Pardus packages should avoid conflicting with each other and as a Pardus package maintainer, we try to make both packages will install and run. But this is not always possible, so we let the user to decide which package to enable when they install the new package.

Therefore <Conflicts> tag is used, for the conflicting packages. And dependencies should not be confused with the conflicts. If the software links to the libraries of another package or the software does not function properly without another package, it must use <Dependency> instead of <Conflicts> to mark that dependency.

Conflicting Files

There are many types of files which can conflict between different packages. Most of the problems can be resolved using <Conflicts>. But some other cases can also be used for specific files without using <Conflicts> tag. Some file names can be renamed, symbolic links can be used etc.

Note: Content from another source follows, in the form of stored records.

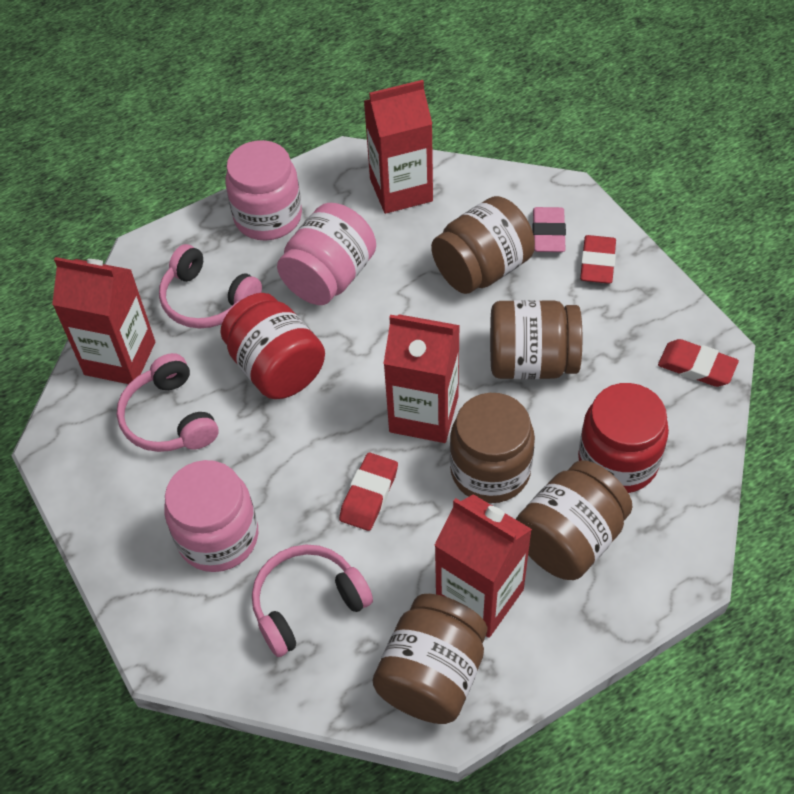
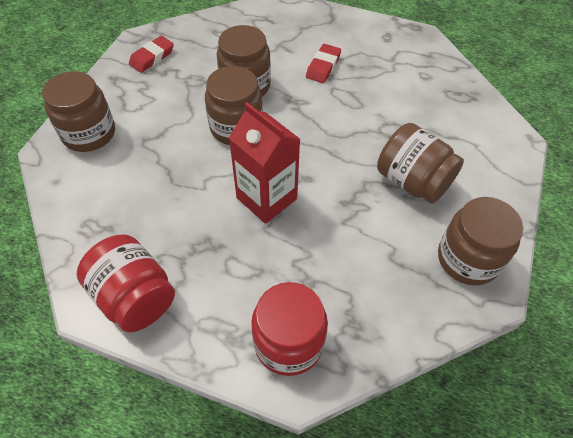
pink eraser: 1 -> 0
pink headphones: 3 -> 0
pink jar: 3 -> 0
red carton: 4 -> 1
red eraser: 3 -> 2

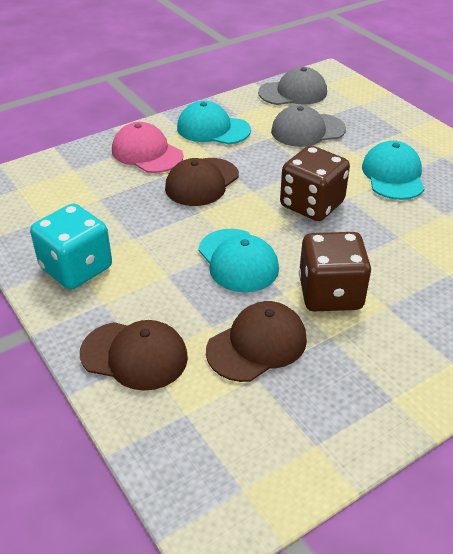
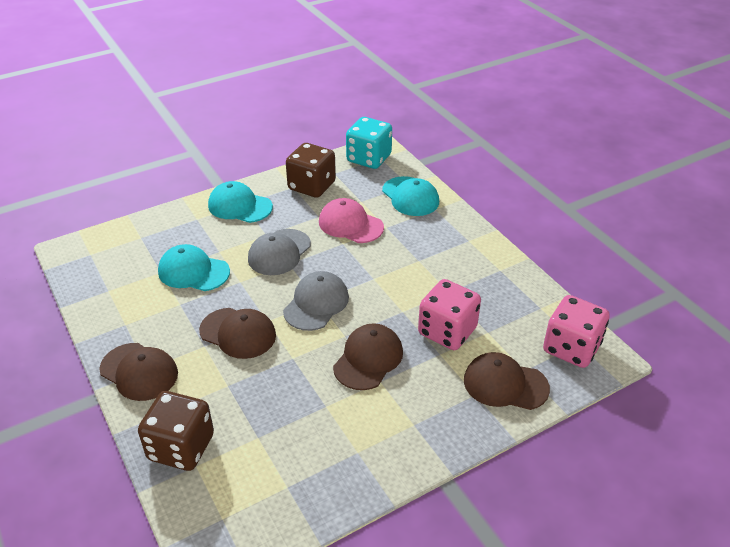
brown cap: 3 -> 4
pink dice: 0 -> 2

Renaming/replacing existing packages

Sometimes it is necessary to rename or replace an existing package. The new pacage(s) should make the change without user intervention.

If a package is renamed without any functional changes or package(s) replace with an existing package, the necessary changes should be made on relevant files:

  • The package(s) that will not exist after the changes, should be tagged between <Obsoletes> </Obsoletes> in distribution.xml file as below:
<Obsoletes>
<!--A comment should be gived for package(s) that removed from repository-->
    <Package>oldpackage</Package>
    .
    .
    .
</Obsoletes>
Example:
  <!-- Replaced by texlive-core  texlive-latex texlive-latexextra texlive-latexrecommended texlive-omega -->
  <Package>tetex</Package>
  • The obsoleted packages in distribution.xml should be added under below information:
<!--
************************************************************
not gone to binary stable yet, please don't remove this mark
************************************************************
-->
  • The new packages’ pspec.xml file should include the old package(s) that are renamed or replaced. The format of this change:
<Replaces>
   <Package>oldpackage</Package>
   .
   .
   .
</Replaces>
Example:
 <Replaces>
    <Package>tetex</Package>
    <Package>tetex-texmf</Package>
    <Package>tetex-extra</Package>
 </Replaces>

Package Setup, Post Install, Post and Pre Remove, Cleanup and Post Cleanup

Some packages need special operation before or after they installed. Pardus handles this situation with COMAR scripts. There are two scripts used for these operations in pisi packages, (package.py and pakhandler.py)

If the operation effects only a specific package, package.py is used. This script settles down /var/db/comar3/scripts/System.Package. When it recieve an operation about that package, it applies the related operation followed in the script.

If an operation effects the packages that installed after a specific package, pakhandler.py is used for that package. This script settles down under /var/db/comar3/scripts/System.PackageHandler and search packages for a specific rule and apply the related operation followed in the script.

Operation types:

  • setupPackage: Execute package handler setup scripts
  • cleanupPackage: Execute package handler cleanup scripts before installation
  • postcleanupPackage: Execute package handler postcleanup scripts after installation
  • postInstall: Execute post-install script of a package after installation
  • preRemove: Execute pre-remove script of a package before installation
  • postRemove: Execute post-remove script of a package after installation

Special Packages

Texlive Packages

Texlive has special packaging rules these can be found from texlive packaging.